Earlier this year, University of Maryland business professor Peter Morici, wrote that universities “monopolize” the services of players, deny them “fair compensation,” and basically control their lives. Nevertheless, he argued against a wholesale system of paying players, since “The top 30 or 40 programs in each college sport will be able to pay top salaries to attract the best athletes, and the other universities will not be able to effectively compete. Title IX would compel universities to pay women athletes what they pay men in football, basketball and other sports, and this would bankrupt virtually all Division I athletic programs.”
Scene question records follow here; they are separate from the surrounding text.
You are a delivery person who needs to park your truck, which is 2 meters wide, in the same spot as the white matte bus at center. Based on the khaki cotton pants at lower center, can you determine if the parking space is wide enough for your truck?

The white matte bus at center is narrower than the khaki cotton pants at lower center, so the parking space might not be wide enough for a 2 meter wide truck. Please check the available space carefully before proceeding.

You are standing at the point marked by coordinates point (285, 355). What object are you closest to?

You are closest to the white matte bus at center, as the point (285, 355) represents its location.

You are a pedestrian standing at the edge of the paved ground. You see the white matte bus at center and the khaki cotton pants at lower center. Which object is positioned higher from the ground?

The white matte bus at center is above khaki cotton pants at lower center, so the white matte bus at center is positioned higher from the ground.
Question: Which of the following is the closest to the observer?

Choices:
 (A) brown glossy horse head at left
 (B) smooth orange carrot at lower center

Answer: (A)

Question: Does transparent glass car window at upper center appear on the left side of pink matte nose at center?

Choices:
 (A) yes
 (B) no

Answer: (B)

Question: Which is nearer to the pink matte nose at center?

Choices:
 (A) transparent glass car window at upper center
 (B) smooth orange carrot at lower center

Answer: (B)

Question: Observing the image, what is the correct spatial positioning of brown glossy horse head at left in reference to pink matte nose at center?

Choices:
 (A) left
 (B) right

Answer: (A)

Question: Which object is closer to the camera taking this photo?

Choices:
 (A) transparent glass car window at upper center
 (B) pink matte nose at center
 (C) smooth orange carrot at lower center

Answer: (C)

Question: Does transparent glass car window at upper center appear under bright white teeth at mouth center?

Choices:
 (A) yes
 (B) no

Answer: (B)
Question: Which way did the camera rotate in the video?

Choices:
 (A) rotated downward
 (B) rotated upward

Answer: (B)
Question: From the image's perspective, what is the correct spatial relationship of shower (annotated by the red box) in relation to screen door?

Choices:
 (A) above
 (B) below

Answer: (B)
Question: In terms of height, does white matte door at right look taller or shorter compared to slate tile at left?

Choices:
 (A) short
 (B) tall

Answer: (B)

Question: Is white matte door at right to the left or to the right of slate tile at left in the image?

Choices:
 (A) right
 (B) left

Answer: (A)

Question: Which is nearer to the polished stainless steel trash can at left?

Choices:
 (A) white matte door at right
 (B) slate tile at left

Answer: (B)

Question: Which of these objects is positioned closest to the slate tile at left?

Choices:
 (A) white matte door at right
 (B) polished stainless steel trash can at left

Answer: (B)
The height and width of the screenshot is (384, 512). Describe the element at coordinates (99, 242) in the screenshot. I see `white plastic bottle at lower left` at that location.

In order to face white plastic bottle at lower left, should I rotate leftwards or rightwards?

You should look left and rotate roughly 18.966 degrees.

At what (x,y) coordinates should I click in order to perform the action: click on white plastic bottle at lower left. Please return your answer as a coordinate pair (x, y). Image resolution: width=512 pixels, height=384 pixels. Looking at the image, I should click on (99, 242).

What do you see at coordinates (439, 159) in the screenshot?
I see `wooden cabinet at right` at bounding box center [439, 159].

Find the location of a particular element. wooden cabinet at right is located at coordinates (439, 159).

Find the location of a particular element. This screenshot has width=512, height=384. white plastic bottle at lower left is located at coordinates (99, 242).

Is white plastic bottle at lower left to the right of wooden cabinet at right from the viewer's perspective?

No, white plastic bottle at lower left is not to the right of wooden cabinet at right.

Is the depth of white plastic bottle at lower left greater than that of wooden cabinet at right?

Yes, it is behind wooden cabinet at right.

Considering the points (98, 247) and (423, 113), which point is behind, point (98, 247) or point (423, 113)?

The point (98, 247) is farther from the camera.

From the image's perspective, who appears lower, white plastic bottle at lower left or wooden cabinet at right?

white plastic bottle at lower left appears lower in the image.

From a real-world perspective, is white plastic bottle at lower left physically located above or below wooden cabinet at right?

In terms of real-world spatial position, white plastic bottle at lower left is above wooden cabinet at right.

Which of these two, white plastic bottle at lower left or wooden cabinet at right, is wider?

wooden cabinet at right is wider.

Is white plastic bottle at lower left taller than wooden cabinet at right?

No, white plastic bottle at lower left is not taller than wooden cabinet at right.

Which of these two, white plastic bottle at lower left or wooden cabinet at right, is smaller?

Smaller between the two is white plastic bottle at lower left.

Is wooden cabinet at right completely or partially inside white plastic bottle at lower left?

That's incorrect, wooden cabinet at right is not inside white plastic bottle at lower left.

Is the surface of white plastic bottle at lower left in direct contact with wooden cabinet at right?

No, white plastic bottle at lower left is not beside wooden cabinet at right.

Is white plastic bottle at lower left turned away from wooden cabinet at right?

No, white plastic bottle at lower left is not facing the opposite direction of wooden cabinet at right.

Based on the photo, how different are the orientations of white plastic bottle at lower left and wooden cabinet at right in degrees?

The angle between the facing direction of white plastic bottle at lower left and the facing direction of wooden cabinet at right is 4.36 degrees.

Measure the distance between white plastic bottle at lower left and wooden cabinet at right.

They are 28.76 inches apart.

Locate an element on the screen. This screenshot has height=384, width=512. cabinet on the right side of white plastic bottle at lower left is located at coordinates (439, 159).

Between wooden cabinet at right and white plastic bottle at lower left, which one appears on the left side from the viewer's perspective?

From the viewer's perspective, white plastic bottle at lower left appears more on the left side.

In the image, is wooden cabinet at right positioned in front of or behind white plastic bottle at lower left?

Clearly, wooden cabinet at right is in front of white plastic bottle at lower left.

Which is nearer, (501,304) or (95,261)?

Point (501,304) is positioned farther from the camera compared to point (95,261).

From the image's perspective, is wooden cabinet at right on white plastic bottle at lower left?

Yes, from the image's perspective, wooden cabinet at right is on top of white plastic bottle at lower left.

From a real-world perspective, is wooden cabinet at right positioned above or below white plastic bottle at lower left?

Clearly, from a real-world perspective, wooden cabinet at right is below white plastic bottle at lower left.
According to Morici, the “solution” would be to “permit the top 30 or 40 major universities to form football and basketball teams ‘affiliated’ but legally separate from their institutions. Those private corporations could partner with a major pro franchise, be financed by game day revenues, TV rights and contributions from their pro team, and pay universities rent and royalties. Pay those athletes, offer the opportunity to earn a degree, but don’t require them to enroll if they are not capable or disinclined. By disengaging those elite college football and basketball players from university activities, the potential to corrupt admissions and faculty would be greatly reduced, and a broader range of gifted young athletes would have the opportunity to develop their talents.”

In other words, set-up a system where low-performing “students” who are not in college to earn a degree, but because they are forced by the rules to spend a year or two in college before going “pro,” can play on a college team that has the same relationship to the school as a professional team has for a city. 

The bottom line is that college athletics is rife with hypocrisy. Everyone is using or being used. Perhaps the NCAA should be taken out of the “judging” business altogether, since the whole basis of its authority is an outrageous sham—and it is the athlete who is being used and abused. It is only the fortunate few who eventually make a professional living out of it who survive.